If you don't like living in a free country with a secular government set up to ensure that everyone gets treated equally (at least in principle), regardless of what minority they may be in, then you might find Iran or one of those other desert regimes more to your liking—you know, the kind that still continues in your old "historical" tradition of crazy, fear-based control. Our founders had already experienced the nightmare of a religion-based government (which you seem to want back) and decided to try something better. Check it out.
And let me just mention that homosexuality is not unnatural, as animal species express sexuality in a spectrum of be haviors; nor is it a "lifestyle" that you can change like a hairdo. Its emotional content is inseparable from its sexual content.
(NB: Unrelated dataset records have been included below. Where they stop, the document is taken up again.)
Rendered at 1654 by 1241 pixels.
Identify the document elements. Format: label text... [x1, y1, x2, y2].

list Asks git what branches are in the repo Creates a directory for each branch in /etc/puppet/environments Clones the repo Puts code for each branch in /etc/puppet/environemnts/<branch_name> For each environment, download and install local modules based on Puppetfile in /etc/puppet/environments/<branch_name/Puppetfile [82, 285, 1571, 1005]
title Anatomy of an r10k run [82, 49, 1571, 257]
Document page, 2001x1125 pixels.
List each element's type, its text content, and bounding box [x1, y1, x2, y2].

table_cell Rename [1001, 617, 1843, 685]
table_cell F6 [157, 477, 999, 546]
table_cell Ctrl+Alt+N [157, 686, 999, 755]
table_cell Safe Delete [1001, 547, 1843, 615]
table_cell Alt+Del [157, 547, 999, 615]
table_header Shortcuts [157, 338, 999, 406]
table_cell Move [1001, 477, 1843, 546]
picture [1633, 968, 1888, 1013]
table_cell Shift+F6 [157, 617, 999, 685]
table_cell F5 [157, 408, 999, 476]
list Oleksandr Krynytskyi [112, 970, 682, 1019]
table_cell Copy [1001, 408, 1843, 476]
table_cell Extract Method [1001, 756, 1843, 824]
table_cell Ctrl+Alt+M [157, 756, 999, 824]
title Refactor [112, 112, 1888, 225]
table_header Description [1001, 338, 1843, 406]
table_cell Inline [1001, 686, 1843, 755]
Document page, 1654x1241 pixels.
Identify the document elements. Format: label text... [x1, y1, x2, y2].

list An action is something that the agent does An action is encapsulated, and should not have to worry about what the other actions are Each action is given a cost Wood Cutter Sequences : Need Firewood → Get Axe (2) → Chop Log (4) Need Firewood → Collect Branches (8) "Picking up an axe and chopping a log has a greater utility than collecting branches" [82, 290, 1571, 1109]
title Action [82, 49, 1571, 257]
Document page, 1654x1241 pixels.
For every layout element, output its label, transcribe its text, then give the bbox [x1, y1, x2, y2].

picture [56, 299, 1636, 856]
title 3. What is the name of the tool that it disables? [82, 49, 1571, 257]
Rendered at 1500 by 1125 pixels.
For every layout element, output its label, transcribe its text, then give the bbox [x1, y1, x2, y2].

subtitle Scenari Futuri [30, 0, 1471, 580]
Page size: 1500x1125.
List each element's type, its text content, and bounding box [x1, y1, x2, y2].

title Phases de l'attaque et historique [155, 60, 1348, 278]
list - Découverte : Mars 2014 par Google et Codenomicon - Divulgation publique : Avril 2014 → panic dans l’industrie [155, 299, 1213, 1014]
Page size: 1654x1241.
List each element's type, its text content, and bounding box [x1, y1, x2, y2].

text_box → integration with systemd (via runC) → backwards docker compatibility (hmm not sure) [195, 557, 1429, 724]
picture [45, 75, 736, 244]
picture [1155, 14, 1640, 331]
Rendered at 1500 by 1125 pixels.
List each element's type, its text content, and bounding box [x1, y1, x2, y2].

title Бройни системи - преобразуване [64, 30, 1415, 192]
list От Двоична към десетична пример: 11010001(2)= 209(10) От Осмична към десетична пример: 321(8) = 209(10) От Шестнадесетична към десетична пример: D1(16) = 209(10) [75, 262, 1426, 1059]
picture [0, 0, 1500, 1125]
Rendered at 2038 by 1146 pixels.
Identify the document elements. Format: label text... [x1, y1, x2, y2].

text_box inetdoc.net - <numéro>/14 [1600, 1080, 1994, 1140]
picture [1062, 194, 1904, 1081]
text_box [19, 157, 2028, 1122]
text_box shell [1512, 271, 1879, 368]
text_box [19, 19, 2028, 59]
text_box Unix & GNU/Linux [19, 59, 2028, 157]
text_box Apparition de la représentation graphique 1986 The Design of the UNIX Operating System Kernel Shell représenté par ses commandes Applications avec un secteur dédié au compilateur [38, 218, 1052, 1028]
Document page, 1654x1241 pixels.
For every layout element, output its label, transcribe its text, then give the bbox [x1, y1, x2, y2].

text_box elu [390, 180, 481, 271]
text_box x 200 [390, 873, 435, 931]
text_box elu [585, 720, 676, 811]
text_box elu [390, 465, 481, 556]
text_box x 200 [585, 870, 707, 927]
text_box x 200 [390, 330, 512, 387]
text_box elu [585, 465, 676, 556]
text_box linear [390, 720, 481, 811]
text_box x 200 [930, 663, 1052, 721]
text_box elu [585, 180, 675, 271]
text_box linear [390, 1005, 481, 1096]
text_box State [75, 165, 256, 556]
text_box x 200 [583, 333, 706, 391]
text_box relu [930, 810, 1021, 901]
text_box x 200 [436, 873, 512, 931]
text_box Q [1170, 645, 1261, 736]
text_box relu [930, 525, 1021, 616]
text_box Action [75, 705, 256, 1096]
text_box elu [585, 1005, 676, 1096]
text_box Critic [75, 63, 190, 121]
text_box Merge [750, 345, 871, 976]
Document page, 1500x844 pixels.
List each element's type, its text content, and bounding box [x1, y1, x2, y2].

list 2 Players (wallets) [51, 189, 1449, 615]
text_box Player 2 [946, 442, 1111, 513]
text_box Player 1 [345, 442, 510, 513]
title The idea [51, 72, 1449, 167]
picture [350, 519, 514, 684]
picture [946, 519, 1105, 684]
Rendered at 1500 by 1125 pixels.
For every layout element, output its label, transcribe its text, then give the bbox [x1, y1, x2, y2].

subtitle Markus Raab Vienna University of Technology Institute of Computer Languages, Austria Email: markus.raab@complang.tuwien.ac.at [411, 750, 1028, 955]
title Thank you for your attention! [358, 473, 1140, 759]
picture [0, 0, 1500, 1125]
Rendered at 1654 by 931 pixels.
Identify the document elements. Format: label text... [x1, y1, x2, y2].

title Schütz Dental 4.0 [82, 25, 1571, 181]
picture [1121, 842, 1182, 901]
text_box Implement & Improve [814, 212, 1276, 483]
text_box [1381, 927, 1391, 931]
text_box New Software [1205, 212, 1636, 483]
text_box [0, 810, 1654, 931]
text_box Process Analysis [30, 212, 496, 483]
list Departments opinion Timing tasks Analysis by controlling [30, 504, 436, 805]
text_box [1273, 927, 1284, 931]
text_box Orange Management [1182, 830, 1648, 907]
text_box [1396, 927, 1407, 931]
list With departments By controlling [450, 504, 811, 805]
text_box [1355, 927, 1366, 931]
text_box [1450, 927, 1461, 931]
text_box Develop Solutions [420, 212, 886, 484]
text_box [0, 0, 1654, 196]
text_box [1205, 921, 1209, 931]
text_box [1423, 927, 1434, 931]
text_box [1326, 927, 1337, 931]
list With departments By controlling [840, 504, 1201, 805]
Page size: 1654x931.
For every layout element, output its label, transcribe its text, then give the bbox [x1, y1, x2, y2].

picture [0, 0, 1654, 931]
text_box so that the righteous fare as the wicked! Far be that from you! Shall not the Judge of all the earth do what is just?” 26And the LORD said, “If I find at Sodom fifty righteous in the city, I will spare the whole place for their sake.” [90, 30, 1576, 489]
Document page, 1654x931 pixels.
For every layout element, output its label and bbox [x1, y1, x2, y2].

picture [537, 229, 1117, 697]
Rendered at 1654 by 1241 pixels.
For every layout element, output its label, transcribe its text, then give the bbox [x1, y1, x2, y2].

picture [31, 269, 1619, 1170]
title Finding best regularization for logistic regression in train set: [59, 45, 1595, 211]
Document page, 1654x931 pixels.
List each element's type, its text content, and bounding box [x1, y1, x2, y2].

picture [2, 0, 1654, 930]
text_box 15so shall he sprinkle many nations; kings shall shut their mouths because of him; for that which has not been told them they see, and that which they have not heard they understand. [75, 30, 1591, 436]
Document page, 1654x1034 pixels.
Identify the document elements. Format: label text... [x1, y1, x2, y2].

We also sometimes raise good kids (who are usually heterosexual!).
What people do with their own lives, bodies and minds (as long as they don't cause provable harm to others) is up to them—you know, like real adults, real Americans—instead of relying on an inhuman nanny-state of the worst kind: your kind.
Timothy Brittain, Chula Vista
Join us in the now
Wow, there is so many things wrong with Mark Peter's letter in the Aug. 14 issue that it's hard to know where to start.
Alright, let's start with the "gay people are some of my best friends" comment. I'm sorry, Mr. Peter, they may be your friends but you are certainly not theirs. If you were, you would not be describing who they are as deviant and wrong. As for the free-speech argument, just because someone has the right to free speech does not mean that they are immune from criticism.
Contrary to your argument, there has been homosexuality historically and in nature. As for usurping the will of the citizens of California, how about all of the out-of-state money that was behind Prop. 8? Additionally, we should not be voting on any citizen's civil rights. As for your friend who was molested, I would hope someone suggested counseling; molestation does not make you gay, any more than it makes someone straight.
Our society is becoming more accepting and, hopefully, less bigoted. I suggest you join us in the 21st century.
Lenora Dody, Hillcrest
Keep the engine running
There's no point in supporting neighborhood-oriented action if you kill the goose that lays the gold that you need to pay for it!
JFK knew that, which is why the agenda he left behind emphasized two big initiatives—one to strengthen civil rights, the other to cut taxes. He knew that unless the country was made strong for business, the revenue wouldn't come in to pay for all the programs he wanted to start. LBJ got Congress to pass both bills; the tax cut ushered in one of the biggest economic booms in all American history, and that enabled LBJ to do the Great Society (for good or ill—but that's another story).
So, for heaven's sake, CityBeat, don't do a number on Todd Gloria or Nathan Fletcher if they try to keep business strong in San Diego ["Editorial," Aug. 28].
It's not a win-lose proposition! Even Toni Atkins (at Voice of San Diego's Politifest event) noted that we have to take care of the "economic engine" (I believe those were her exact words) that generates the revenues we need to take care of the disadvantaged. If she can keep a level head on her shoulders, so can you!
Amy Roth, Cortez Hill
I feel compelled to respond to Jean Loring's Aug. 28 letter about Edwin Decker:
Despite Mr. Decker's genesis from the local bar scene, he possesses keen powers of observation and a talent for turning a memorable phrase or putting together a forceful, cogent argument, not an easy feat to pull off. Whether he formally studied writing or this is a natural talent, his columns are always logical and well thought out, generally thought-provoking and not focused on piss, puke and poop, unlike some writers.